Supplied text:
[Start of Attachment]
I admire people who can do solo shows. I suppose I’ve done them occasionally as a musician or poet, but I generally MacGyver things to ensure I am up on stage with other people. Because I like other people, often more than myself. And yet people have referred to pieces I’ve done as solo shows even when they plainly see others are with me on the stage — so they must be sensing some urge for going into that solitary expressive form. But to actually do a whole ass show with no one else actually there performing with you like Milo and Ikechukwu and Alexandra have?

That’s walking a tightrope. While making some jokes about it so the audience will take you seriously. And as you balance, throwing barbs at performance itself to sell the performance, at any price. It’s looking up from your feet and asking yourself: how embarrassed am I of how I live, of what it is I have to say, and how much of that embarrassment will I name? How much will I unmask, and how much will I continue to hide? Which am I doing and when? Will I fall?

 

SCHOOL
PICTURES
(erupt, erupts) (pic, pics) (rest) (crust) (pure) (rust) (trip, trips) (step) (curt) (ripe) (pert) (cup, cups) …can you find any other words inside of PICTURES? the Gifted and Talented kids grew up and are still going strong — as adults who play word games

The students Milo Cramer has tutored and balladized for SCHOOL PICTURES are the site of an unveiling, conversations and realities in which Milo cannot hide. Milo inhabits their young charges through the piece’s style, building songs to reflect the students’ contrarian style and boredom (a term kids learn as a convenient label for their own stultifying fear and narcissism). But has Milo, like the students, determined meaning and beauty to be scarce, leaving scansion, true rhyme and care for these things unbearably outdated? Is Milo’s true focus connecting with kids on the kids’ own level, behaving how they behave, all to snag the grade of cool? We watch Milo doing psychological tap dances so the students will absorb knowledge learned and cherished, with the strongest lessons coming from outside the classroom in a dying friend’s joie de vivre and Milo’s mother’s exquisite method of positive reinforcement. With a little grace, Milo knows they could help these kids ace test material and assignments and growing up. Instead, Milo feels they’re failing their students, failing in life.
[End of Attachment]
Data excerpts:
[Start of Attachment]
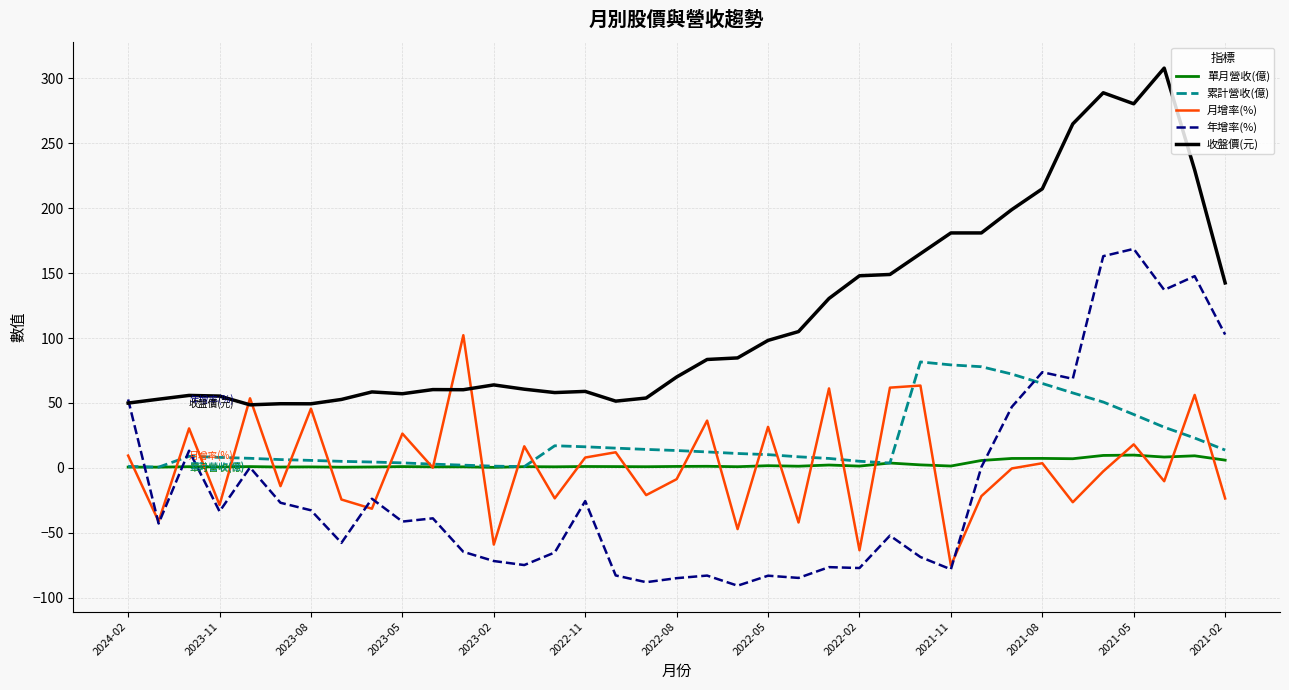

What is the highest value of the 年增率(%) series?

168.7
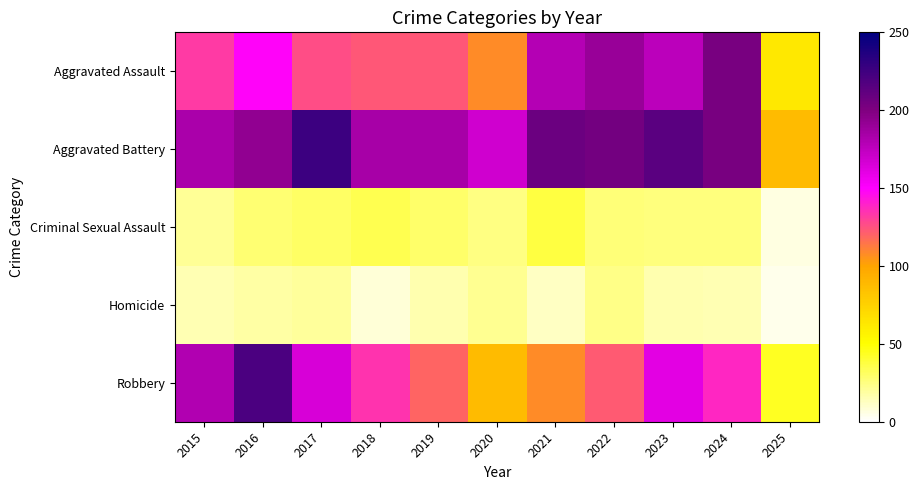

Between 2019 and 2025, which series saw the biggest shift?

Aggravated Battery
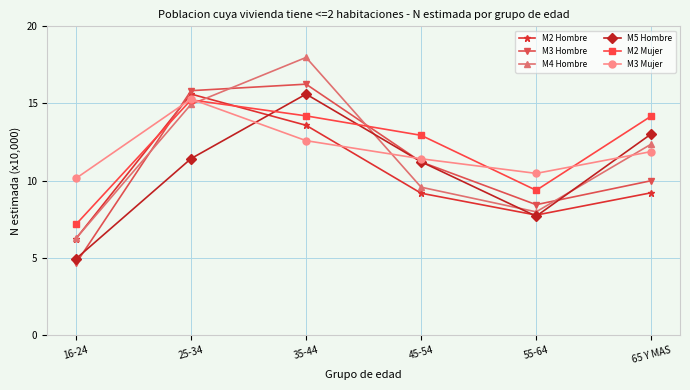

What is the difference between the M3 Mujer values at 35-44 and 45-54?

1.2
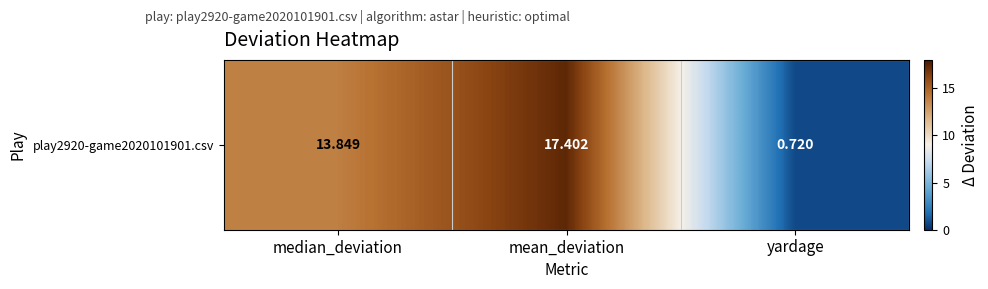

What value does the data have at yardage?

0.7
[End of Attachment]
[Start of Attachment]
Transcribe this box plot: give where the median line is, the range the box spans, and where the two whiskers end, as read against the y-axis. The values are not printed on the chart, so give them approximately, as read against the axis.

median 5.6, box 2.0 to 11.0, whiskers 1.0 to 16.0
[End of Attachment]
Problem to work on: Copy out the solo-shows text starting at the words "That’s walking a" and stopping after "Will I fall?", with "tightrope" swapped for "high wire".

Response:
That’s walking a high wire. While making some jokes about it so the audience will take you seriously. And as you balance, throwing barbs at performance itself to sell the performance, at any price. It’s looking up from your feet and asking yourself: how embarrassed am I of how I live, of what it is I have to say, and how much of that embarrassment will I name? How much will I unmask, and how much will I continue to hide? Which am I doing and when? Will I fall?